METHODOLOGY: This prospective observational study was conducted at a tertiary teaching hospital located in New Delhi, India. All children between 2 months and 12 years of age with sonographically confirmed LA presenting to the hospital were included and managed with appropriate intravenous antibiotics and relevant investigations.

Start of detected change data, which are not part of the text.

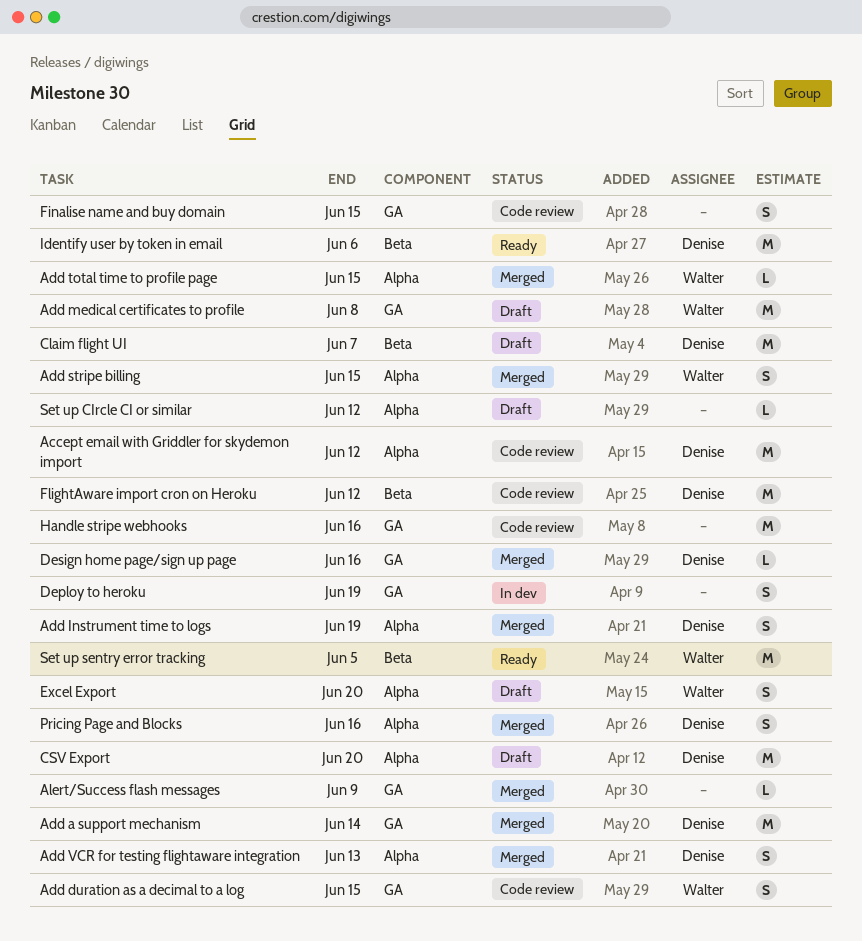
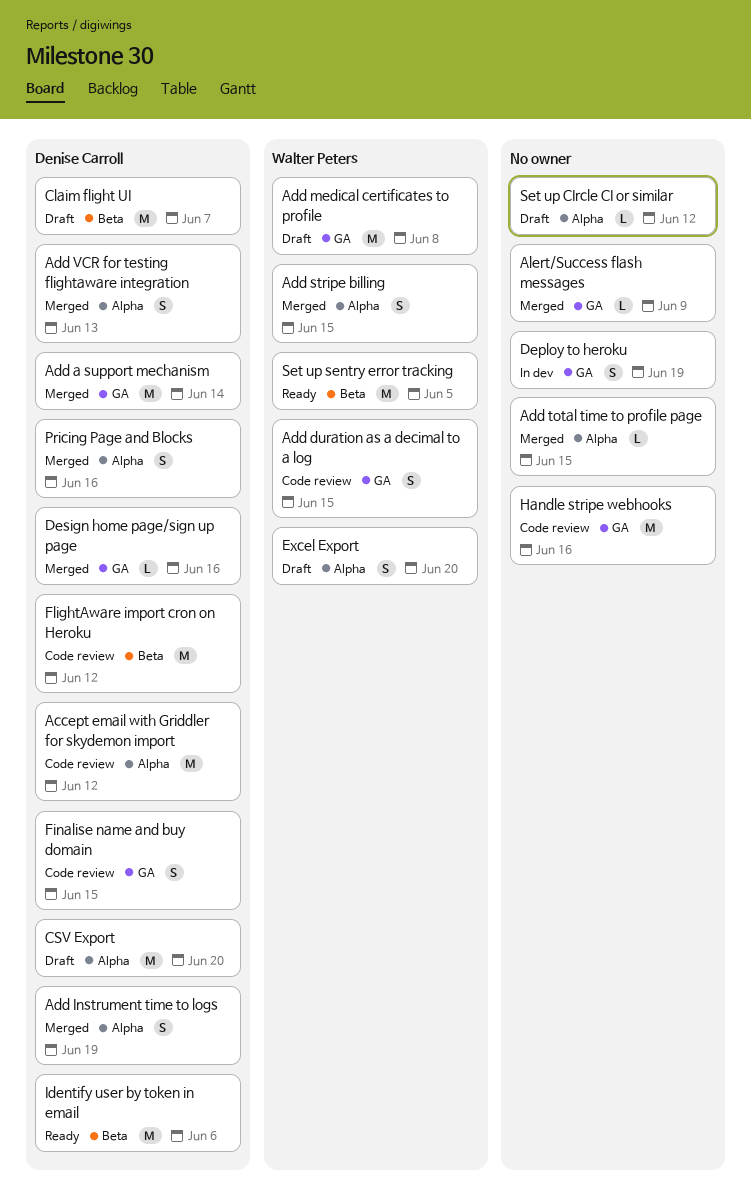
Add total time to profile page, owner: Walter Peters -> none
Finalise name and buy domain, owner: none -> Denise Carroll

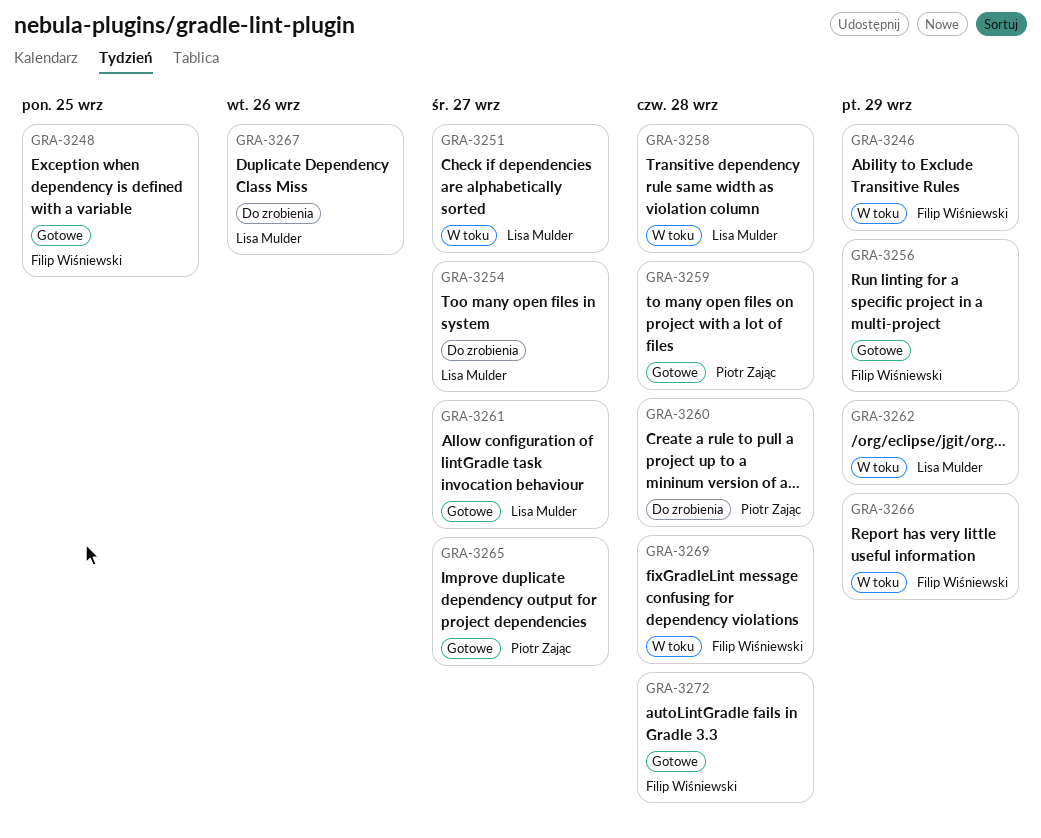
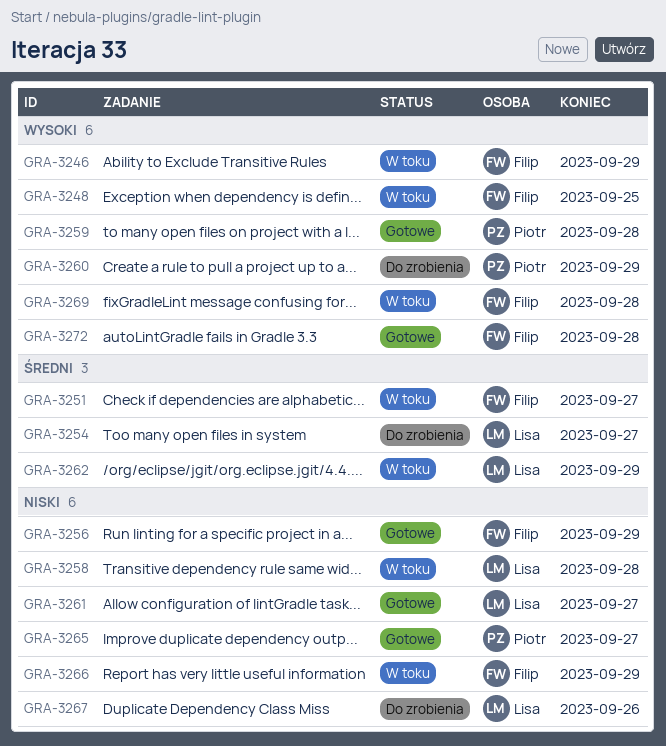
GRA-3248, status: Gotowe -> W toku
GRA-3251, owner: Lisa Mulder -> Filip Wiśniewski
GRA-3260, due: Sep 28 -> Sep 29

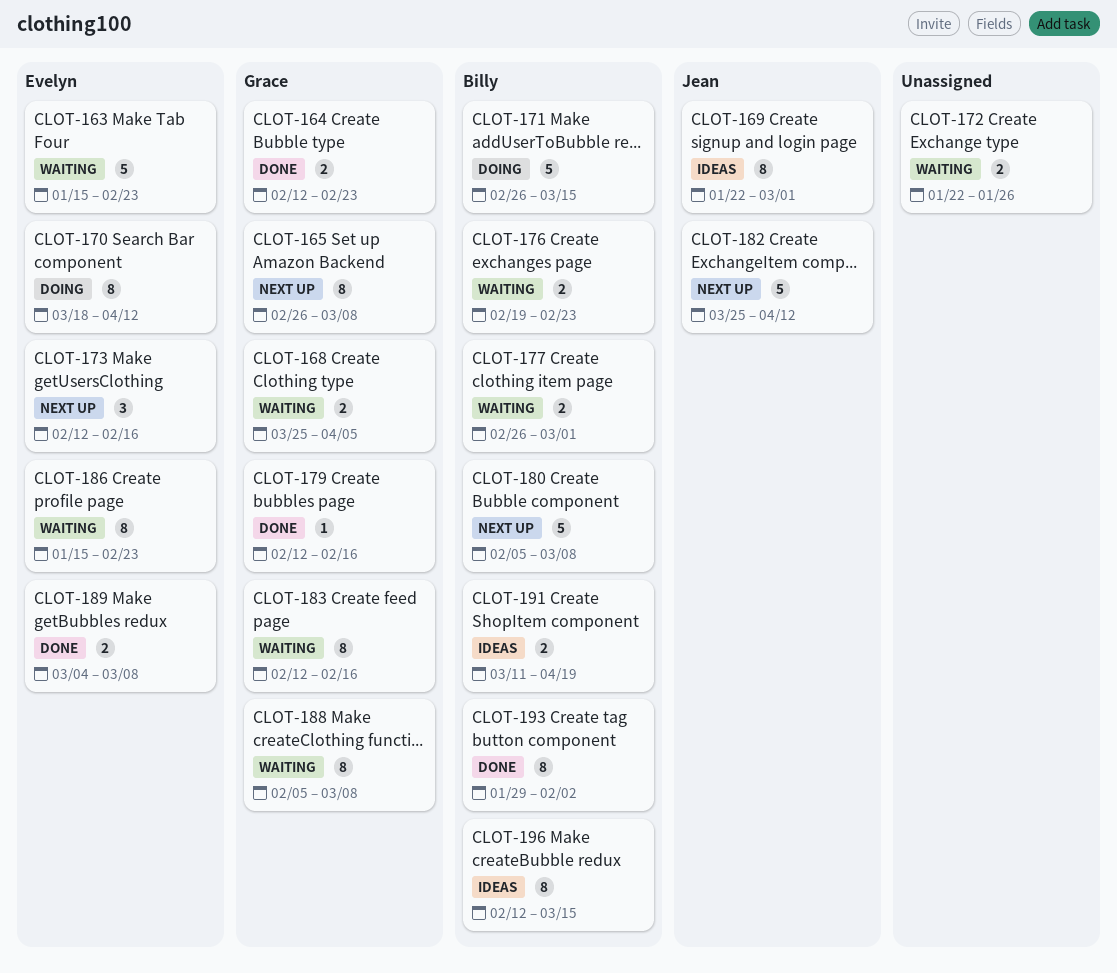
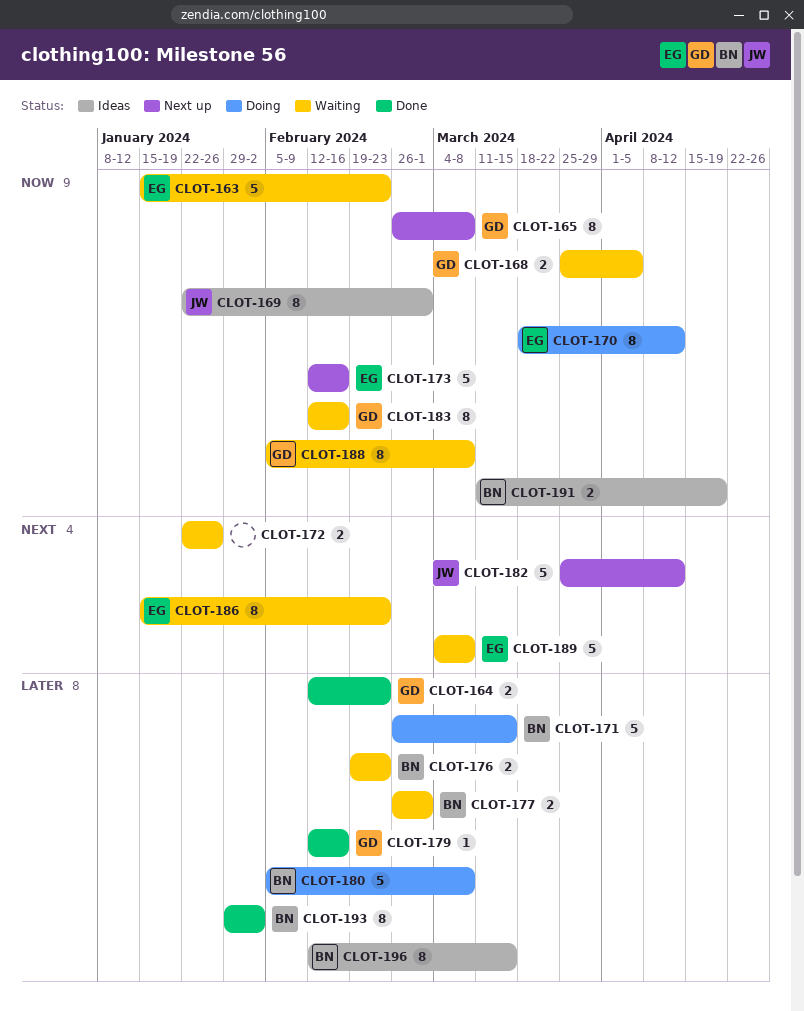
CLOT-173, estimate: 3 -> 5
CLOT-180, status: Next up -> Doing
CLOT-189, status: Done -> Waiting
CLOT-189, estimate: 2 -> 5

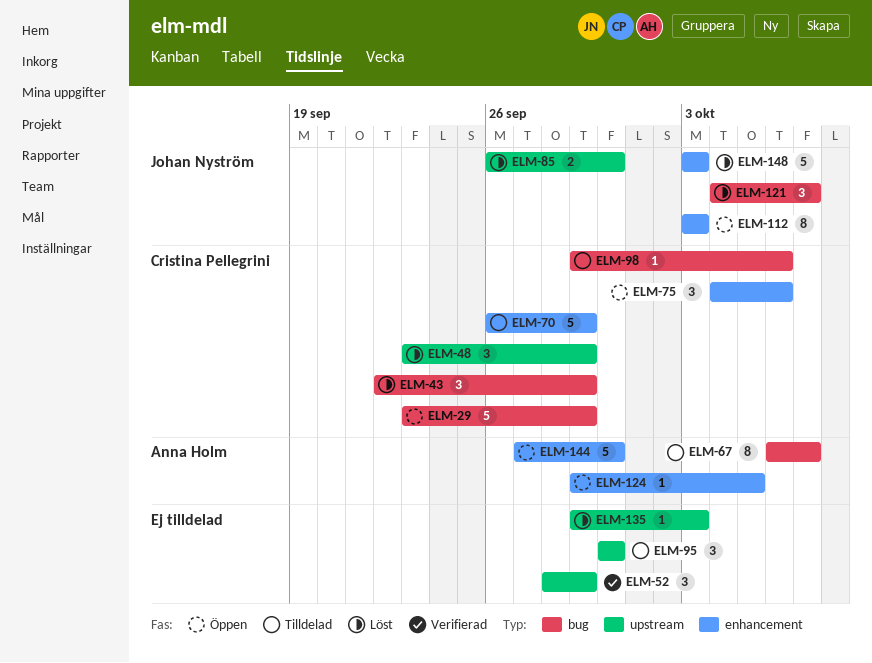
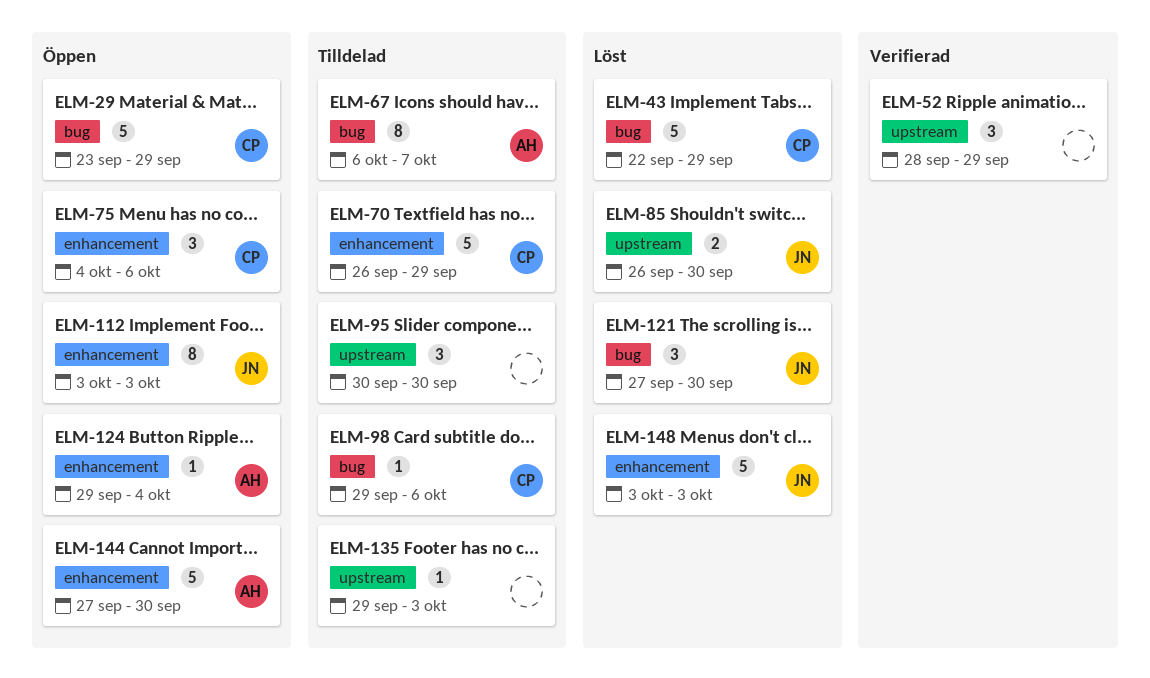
ELM-43, estimate: 3 -> 5
ELM-48: present -> none
ELM-121, start: Oct 4 -> Sep 27
ELM-121, due: Oct 7 -> Sep 30
ELM-124, due: Oct 5 -> Oct 4
ELM-135, status: Löst -> Tilldelad

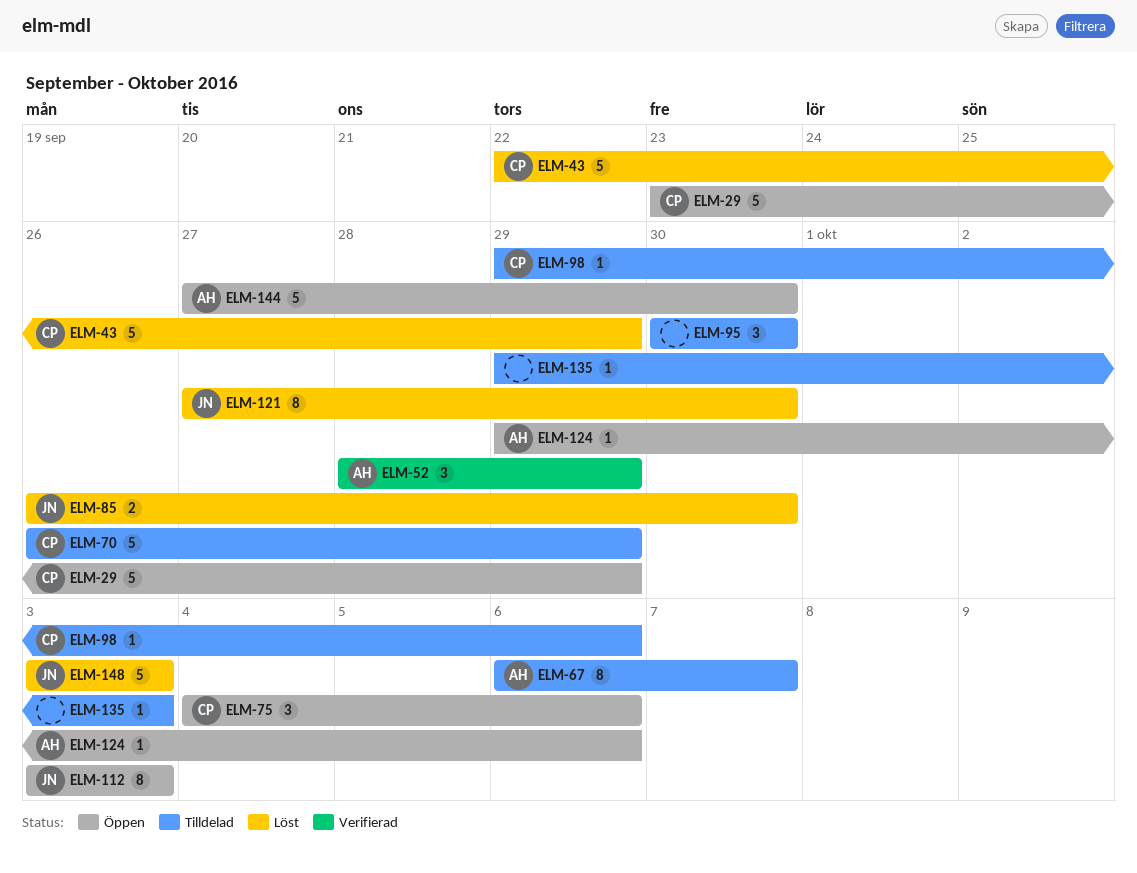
ELM-52, owner: none -> AH
ELM-121, estimate: 3 -> 8
ELM-124, due: Oct 4 -> Oct 6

RESULTS: A total of 52 children were included. The mean age was 6 years and 4 months, and the male: female ratio was 1.4:1. Around 50% of the patients were malnourished. Fever, abdominal pain and loss of appetite were the most common symptoms. Nine patients (17%) were managed conservatively, 13 (25%) needed percutaneous needle aspiration and 30 (57.69%) required drainage using a pigtail catheter. Poor socioeconomic status and anaemia were found to be the most commonly associated risk factors. Selective immunoglobulin A (IgA) deficiency was the most common primary immunodeficiency disorder followed by T-cell defect. On multivariate analysis, it was seen that in those with clinical icterus, gamma-glutamyl transferases >350 IU/m, and those with impending rupture, the time to defervescence was significantly different (P = 0.05).

CONCLUSION: Poor socioeconomic status causing malnutrition emerged as a significant risk factor for LA in children. Selective IgA deficiency was the most common immunodeficiency seen in a few children. Adopting a conservative approach like aspiration and percutaneous drainage led to lower mortality and good recovery rates.